> _Records provided_:
* * * * * * * * *

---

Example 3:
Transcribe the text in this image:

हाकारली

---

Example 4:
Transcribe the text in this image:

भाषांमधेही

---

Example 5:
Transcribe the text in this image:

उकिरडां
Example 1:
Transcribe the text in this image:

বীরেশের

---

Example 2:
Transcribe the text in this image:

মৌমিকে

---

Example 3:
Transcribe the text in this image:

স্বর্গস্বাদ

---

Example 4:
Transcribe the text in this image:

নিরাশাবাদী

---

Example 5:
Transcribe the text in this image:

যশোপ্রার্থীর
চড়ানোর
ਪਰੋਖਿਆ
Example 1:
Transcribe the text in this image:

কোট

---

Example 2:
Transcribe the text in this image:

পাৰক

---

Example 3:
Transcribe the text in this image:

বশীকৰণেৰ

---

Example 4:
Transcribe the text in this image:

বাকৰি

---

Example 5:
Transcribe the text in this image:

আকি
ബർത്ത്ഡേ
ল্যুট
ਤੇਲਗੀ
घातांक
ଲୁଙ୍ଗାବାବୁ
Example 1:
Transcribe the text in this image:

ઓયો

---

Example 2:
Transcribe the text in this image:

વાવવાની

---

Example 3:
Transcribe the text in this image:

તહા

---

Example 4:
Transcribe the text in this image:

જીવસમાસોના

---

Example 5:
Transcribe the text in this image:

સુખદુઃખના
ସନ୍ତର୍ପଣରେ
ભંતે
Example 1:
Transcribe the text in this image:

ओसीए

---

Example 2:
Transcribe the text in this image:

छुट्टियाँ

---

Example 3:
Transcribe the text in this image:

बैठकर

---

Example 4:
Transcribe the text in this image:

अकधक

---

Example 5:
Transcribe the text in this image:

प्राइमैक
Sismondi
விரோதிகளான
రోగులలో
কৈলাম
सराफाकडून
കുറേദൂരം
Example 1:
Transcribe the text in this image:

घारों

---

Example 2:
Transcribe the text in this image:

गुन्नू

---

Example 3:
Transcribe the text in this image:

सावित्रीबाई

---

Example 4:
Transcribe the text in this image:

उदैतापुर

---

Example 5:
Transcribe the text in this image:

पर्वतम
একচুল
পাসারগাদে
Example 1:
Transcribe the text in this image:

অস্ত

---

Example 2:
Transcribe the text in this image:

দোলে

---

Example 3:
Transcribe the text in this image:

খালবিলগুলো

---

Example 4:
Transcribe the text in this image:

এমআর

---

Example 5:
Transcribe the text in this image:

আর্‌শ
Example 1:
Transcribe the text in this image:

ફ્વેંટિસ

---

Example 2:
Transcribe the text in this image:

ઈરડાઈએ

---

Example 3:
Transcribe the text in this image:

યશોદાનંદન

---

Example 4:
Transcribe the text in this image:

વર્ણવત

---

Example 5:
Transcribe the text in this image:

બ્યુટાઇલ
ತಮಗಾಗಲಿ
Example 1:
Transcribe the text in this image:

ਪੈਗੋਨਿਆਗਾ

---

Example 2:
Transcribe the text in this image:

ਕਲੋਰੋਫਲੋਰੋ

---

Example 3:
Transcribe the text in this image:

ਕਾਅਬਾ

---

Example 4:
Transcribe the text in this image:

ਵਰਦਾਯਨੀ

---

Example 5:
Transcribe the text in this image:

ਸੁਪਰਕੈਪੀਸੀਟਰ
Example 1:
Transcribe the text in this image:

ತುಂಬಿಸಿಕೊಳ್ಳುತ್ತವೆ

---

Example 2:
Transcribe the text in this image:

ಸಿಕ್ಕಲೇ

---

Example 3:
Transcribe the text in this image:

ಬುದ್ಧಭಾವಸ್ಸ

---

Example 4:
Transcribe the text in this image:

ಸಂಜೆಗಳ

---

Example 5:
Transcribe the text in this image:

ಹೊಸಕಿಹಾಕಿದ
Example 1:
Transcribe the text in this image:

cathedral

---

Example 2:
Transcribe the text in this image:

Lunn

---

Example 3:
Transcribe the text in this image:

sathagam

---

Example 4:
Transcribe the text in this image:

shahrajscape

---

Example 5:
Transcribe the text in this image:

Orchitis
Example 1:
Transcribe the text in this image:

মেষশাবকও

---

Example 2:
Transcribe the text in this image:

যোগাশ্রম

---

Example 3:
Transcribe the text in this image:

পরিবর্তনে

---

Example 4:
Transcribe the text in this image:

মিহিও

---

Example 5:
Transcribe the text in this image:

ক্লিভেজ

* * * * * * * * *

> _What the task asks_:
Rewrite the entire listing above, replacing "Transcribe" with "Write out" everywhere it occurs and leaving everything else untouched.

> _Written answer_:
---

Example 3:
Write out the text in this image:

हाकारली

---

Example 4:
Write out the text in this image:

भाषांमधेही

---

Example 5:
Write out the text in this image:

उकिरडां
Example 1:
Write out the text in this image:

বীরেশের

---

Example 2:
Write out the text in this image:

মৌমিকে

---

Example 3:
Write out the text in this image:

স্বর্গস্বাদ

---

Example 4:
Write out the text in this image:

নিরাশাবাদী

---

Example 5:
Write out the text in this image:

যশোপ্রার্থীর
চড়ানোর
ਪਰੋਖਿਆ
Example 1:
Write out the text in this image:

কোট

---

Example 2:
Write out the text in this image:

পাৰক

---

Example 3:
Write out the text in this image:

বশীকৰণেৰ

---

Example 4:
Write out the text in this image:

বাকৰি

---

Example 5:
Write out the text in this image:

আকি
ബർത്ത്ഡേ
ল্যুট
ਤੇਲਗੀ
घातांक
ଲୁଙ୍ଗାବାବୁ
Example 1:
Write out the text in this image:

ઓયો

---

Example 2:
Write out the text in this image:

વાવવાની

---

Example 3:
Write out the text in this image:

તહા

---

Example 4:
Write out the text in this image:

જીવસમાસોના

---

Example 5:
Write out the text in this image:

સુખદુઃખના
ସନ୍ତର୍ପଣରେ
ભંતે
Example 1:
Write out the text in this image:

ओसीए

---

Example 2:
Write out the text in this image:

छुट्टियाँ

---

Example 3:
Write out the text in this image:

बैठकर

---

Example 4:
Write out the text in this image:

अकधक

---

Example 5:
Write out the text in this image:

प्राइमैक
Sismondi
விரோதிகளான
రోగులలో
কৈলাম
सराफाकडून
കുറേദൂരം
Example 1:
Write out the text in this image:

घारों

---

Example 2:
Write out the text in this image:

गुन्नू

---

Example 3:
Write out the text in this image:

सावित्रीबाई

---

Example 4:
Write out the text in this image:

उदैतापुर

---

Example 5:
Write out the text in this image:

पर्वतम
একচুল
পাসারগাদে
Example 1:
Write out the text in this image:

অস্ত

---

Example 2:
Write out the text in this image:

দোলে

---

Example 3:
Write out the text in this image:

খালবিলগুলো

---

Example 4:
Write out the text in this image:

এমআর

---

Example 5:
Write out the text in this image:

আর্‌শ
Example 1:
Write out the text in this image:

ફ્વેંટિસ

---

Example 2:
Write out the text in this image:

ઈરડાઈએ

---

Example 3:
Write out the text in this image:

યશોદાનંદન

---

Example 4:
Write out the text in this image:

વર્ણવત

---

Example 5:
Write out the text in this image:

બ્યુટાઇલ
ತಮಗಾಗಲಿ
Example 1:
Write out the text in this image:

ਪੈਗੋਨਿਆਗਾ

---

Example 2:
Write out the text in this image:

ਕਲੋਰੋਫਲੋਰੋ

---

Example 3:
Write out the text in this image:

ਕਾਅਬਾ

---

Example 4:
Write out the text in this image:

ਵਰਦਾਯਨੀ

---

Example 5:
Write out the text in this image:

ਸੁਪਰਕੈਪੀਸੀਟਰ
Example 1:
Write out the text in this image:

ತುಂಬಿಸಿಕೊಳ್ಳುತ್ತವೆ

---

Example 2:
Write out the text in this image:

ಸಿಕ್ಕಲೇ

---

Example 3:
Write out the text in this image:

ಬುದ್ಧಭಾವಸ್ಸ

---

Example 4:
Write out the text in this image:

ಸಂಜೆಗಳ

---

Example 5:
Write out the text in this image:

ಹೊಸಕಿಹಾಕಿದ
Example 1:
Write out the text in this image:

cathedral

---

Example 2:
Write out the text in this image:

Lunn

---

Example 3:
Write out the text in this image:

sathagam

---

Example 4:
Write out the text in this image:

shahrajscape

---

Example 5:
Write out the text in this image:

Orchitis
Example 1:
Write out the text in this image:

মেষশাবকও

---

Example 2:
Write out the text in this image:

যোগাশ্রম

---

Example 3:
Write out the text in this image:

পরিবর্তনে

---

Example 4:
Write out the text in this image:

মিহিও

---

Example 5:
Write out the text in this image:

ক্লিভেজ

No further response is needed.